Textauszug:
'''

Zwiegespräch zur Stadtentwicklung in Berlin – zwei Bezirke ziehen Bilanz

06. April 2020

Außenbezirk trifft auf Innenstadtbezirk, eine Bevölkerungsdichte von 2964 Einwohnern  pro Quadratkilometer auf eine Fläche von 14.246, schwarz auf Grün – die BERLINboxx hat Frank Balzer (CDU), Bezirksbürgermeister von Reinickendorf und den streitbaren Bezirksstadtrat von Friedrichshain-Kreuzberg, Florian Schmidt (B’90/ die Grünen), zum Zwiegespräch über aktuelle Themen wie Mietendeckel und Verkehrskonzepte gebeten. Außerdem haben sie uns stadtentwicklungspolitische Erfolge und Misserfolge sowie die unterschiedlichen Bedürfnisse von Außen- und Innenstadtbezirk in einer Weltstadtmetropole verraten.

Kaum ein Thema bewegt Berlin aktuell mehr: der umstrittene und für fünf Jahre angesetzte Mietendeckel. Er soll die angespannte Wohnungslage in der deutschen Metropole entschärfen. Doch mehr und mehr stellt sich die Frage: Ist er die Lösung, um Wohnraum zu sichern und der stetig wachsenden Hauptstadt gerecht zu werden? Ist nicht der Neubau das eigentliche Thema in der hitzigen Wohnraumdebatte?

Frank Balzer: Ich teile die verfassungsrechtlichen Bedenken meiner Parteifreunde und bin davon überzeugt, dass der Mietendeckel das Gegenteil von dem bewirken wird, was angeblich damit bezweckt wird. Selbst im SPD-geführten Hamburg hält man nichts davon, weil ein politisches Klima, das Investoren aus ideologischen Gründen zu Feindbildern abstempelt, dazu führen muss, dass diese anderswo bauen. Nur gemeinsam mit den städtischen Wohnungsbaugesellschaften und Genossenschaften – und nicht etwa gegen diese – kann es gelingen, mehr und schneller zu bauen. In Reinickendorf wird nach der Schließung des Flughafen Tegel im Herbst 2020 das Schumacher-Quartier mit rund 5.000 Wohnungen das eindeutig größte Wohnungsvorhaben im Bezirk sein. Mit der Realisierung des Bauvorhabens Ulmenstraße (112 neue hochwertige Wohnungen) wird ein weiteres großes Vorhaben für den Wohnungsbau im Bezirk umgesetzt. In der Zukunft werden weitere folgen.

'''

Datenauszug:

'''

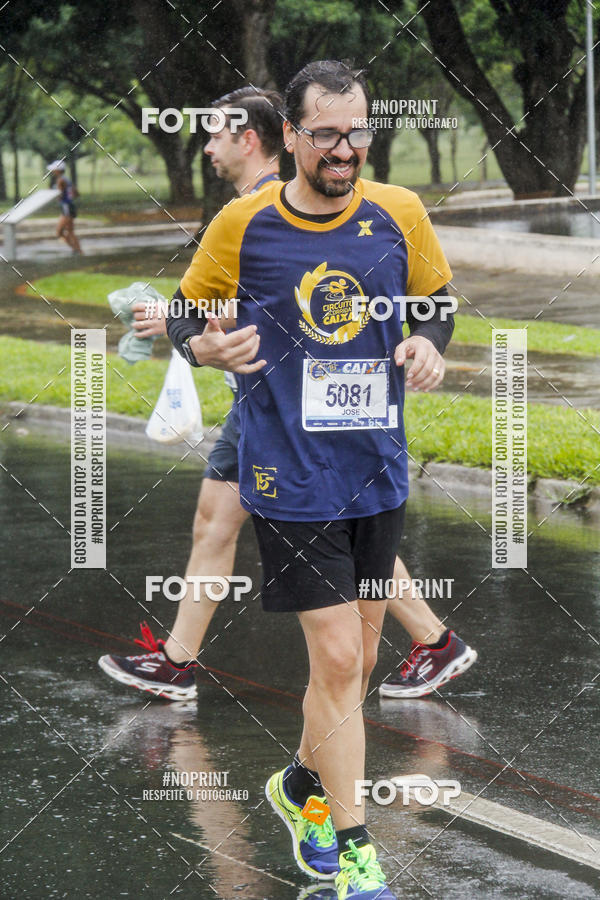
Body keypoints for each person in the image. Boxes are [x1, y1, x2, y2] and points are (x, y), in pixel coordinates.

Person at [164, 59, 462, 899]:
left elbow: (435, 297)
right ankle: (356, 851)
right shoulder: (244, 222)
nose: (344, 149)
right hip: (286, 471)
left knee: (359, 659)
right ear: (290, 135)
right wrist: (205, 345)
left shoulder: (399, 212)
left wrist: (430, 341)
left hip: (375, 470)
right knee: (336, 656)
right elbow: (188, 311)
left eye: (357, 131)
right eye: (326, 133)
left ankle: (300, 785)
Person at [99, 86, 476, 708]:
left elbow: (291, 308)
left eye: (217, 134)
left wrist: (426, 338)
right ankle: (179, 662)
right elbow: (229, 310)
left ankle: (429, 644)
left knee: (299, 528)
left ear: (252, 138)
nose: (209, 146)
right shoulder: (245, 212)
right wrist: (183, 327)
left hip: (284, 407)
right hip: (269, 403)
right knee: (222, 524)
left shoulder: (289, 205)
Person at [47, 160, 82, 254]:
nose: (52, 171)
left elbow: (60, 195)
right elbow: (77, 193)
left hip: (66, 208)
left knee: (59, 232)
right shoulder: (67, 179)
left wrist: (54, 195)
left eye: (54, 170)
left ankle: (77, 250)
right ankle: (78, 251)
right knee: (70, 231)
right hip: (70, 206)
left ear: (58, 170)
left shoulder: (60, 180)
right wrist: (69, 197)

'''
'''

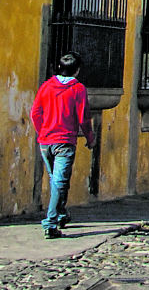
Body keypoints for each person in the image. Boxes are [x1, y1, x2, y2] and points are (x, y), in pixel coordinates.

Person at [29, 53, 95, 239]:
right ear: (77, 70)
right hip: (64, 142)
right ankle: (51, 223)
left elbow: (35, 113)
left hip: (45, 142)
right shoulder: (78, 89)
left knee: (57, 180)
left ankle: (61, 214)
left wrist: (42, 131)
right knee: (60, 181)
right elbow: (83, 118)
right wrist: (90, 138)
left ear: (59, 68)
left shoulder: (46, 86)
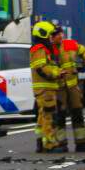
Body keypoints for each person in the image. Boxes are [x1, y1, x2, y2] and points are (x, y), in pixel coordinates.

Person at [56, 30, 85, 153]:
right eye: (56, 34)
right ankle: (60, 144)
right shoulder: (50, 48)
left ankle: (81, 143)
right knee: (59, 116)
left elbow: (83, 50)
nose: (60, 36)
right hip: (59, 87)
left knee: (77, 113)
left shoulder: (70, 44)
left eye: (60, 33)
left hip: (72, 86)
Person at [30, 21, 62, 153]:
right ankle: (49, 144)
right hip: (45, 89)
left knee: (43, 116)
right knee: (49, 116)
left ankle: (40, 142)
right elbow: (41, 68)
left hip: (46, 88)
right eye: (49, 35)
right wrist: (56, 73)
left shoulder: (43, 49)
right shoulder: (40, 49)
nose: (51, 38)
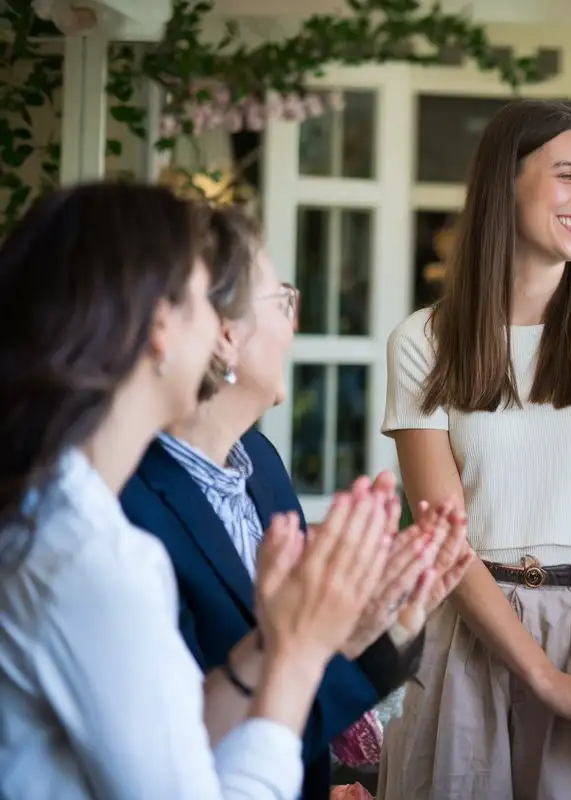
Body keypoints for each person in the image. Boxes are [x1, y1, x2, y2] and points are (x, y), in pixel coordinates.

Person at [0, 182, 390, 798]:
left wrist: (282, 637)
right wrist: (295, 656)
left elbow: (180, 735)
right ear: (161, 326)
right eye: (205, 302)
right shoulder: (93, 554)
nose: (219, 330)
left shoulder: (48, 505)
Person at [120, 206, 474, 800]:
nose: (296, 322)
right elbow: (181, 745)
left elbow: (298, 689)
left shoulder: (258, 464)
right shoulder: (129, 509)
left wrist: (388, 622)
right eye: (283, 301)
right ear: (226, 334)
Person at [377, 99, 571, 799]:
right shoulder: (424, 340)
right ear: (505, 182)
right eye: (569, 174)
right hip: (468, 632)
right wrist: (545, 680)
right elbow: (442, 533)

'''

Arbeitsauftrag: Schreibe den Text zur Berliner Stadtentwicklung zwischen „Zwiegespräch zur Stadtentwicklung“ und „einer Weltstadtmetropole verraten.“ einschließlich neu. Ersetze dabei „Zwiegespräch“ durch „Streitgespräch“.

Antwortfeld:
Streitgespräch zur Stadtentwicklung in Berlin – zwei Bezirke ziehen Bilanz

06. April 2020

Außenbezirk trifft auf Innenstadtbezirk, eine Bevölkerungsdichte von 2964 Einwohnern  pro Quadratkilometer auf eine Fläche von 14.246, schwarz auf Grün – die BERLINboxx hat Frank Balzer (CDU), Bezirksbürgermeister von Reinickendorf und den streitbaren Bezirksstadtrat von Friedrichshain-Kreuzberg, Florian Schmidt (B’90/ die Grünen), zum Streitgespräch über aktuelle Themen wie Mietendeckel und Verkehrskonzepte gebeten. Außerdem haben sie uns stadtentwicklungspolitische Erfolge und Misserfolge sowie die unterschiedlichen Bedürfnisse von Außen- und Innenstadtbezirk in einer Weltstadtmetropole verraten.